According to the data center cooling page below, what three simplifications does the simulation's model make?

Document excerpt:
----
Data Center Cooling
A finite-difference heat diffusion simulation of a server room. Racks generate heat proportional to load; CRAC units absorb it. Watch thermal gradients form, throttling kick in, and PUE change as you rearrange the room.
Every server produces heat. In a data center, that heat is the dominant operating cost — and the dominant design constraint. Where you place racks, how many coolers you run, and how hard you push the load all interact through the same physics: heat diffuses through air, accumulates where cooling can't reach, and eventually forces servers to throttle.
This simulation runs that physics in your browser.
The model is a naive finite-difference approximation — uniform air, no airflow direction, no rack-to-rack radiation. It captures the qualitative physics of conduction and heat accumulation, not the quantitative reality of a CFD model. Think of it as a teaching tool, not a planning tool.
----
Input data:
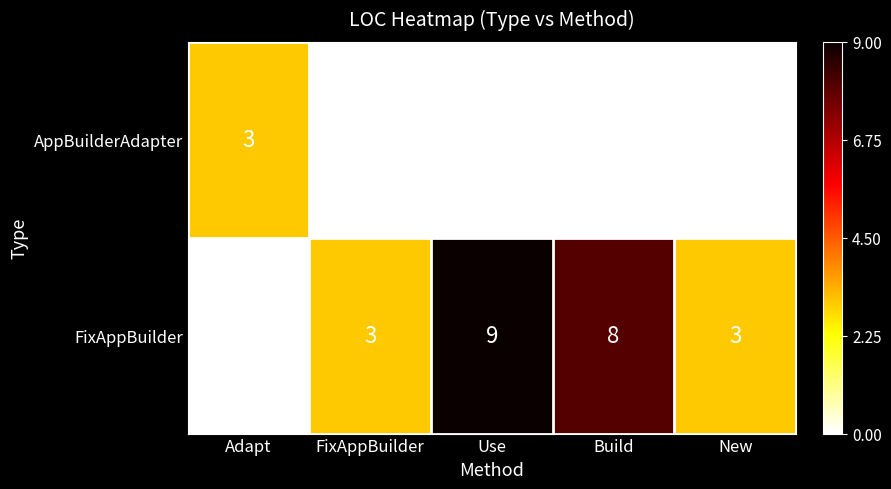

Count the number of data series in this chart.

2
----
Answer: It assumes uniform air and models no airflow direction and no rack-to-rack radiation.